2) Does Google eventually drop noindex and 404 pages? I have archive pages that got indexed but I have since added to them the “noindex” tag. I also deleted an empty category that Google now gets a 404 on. Will Google eventually remove those pages as it re-crawls my site?
I will answer to each question individually.
1) Most of the times Google will index a new website gradually, yes. That is at least what I have observed with most of my websites. The speed at which Google will index all your internal pages will depend on different factors though.
If you get some very trusted and relevant backlinks, and on top of that you also have a very efficient internal link structure, all your internal pages will get indexed fast. If, on the other hand, you have very few backlinks and a poor link structure, it might take a while before you get to see all your pages indexed.

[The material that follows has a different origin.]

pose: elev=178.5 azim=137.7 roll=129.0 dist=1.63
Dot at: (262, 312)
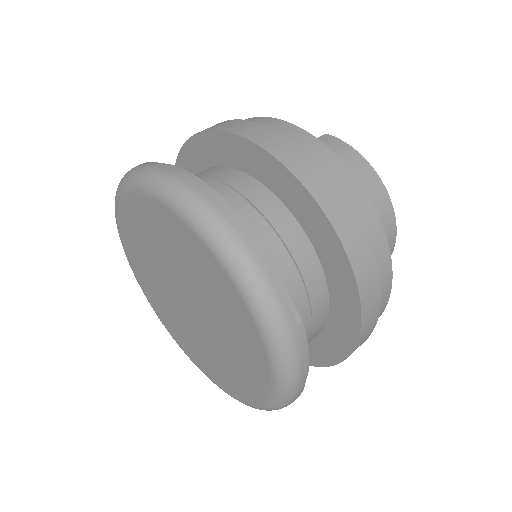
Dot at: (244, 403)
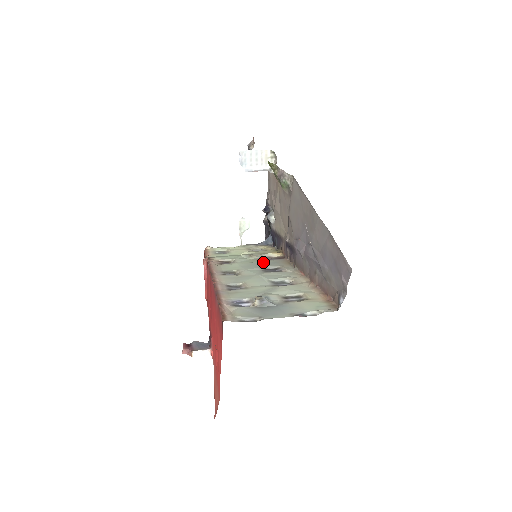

Keep in mind that using the manual URL submission to Google will have a small impact upon the speed and breadth of your indexation. In fact many people recommend that if you want to get a site indexed fast you should NOT use that feature, and rather focus on getting some trusted backlinks to your site.
2) Yes, eventually Google will fix those issues. New sites don’t get crawled very often, so that is certainly the reason. As soon as Google finds out about the “noindex” tag, for example, it will remove those pages from their index.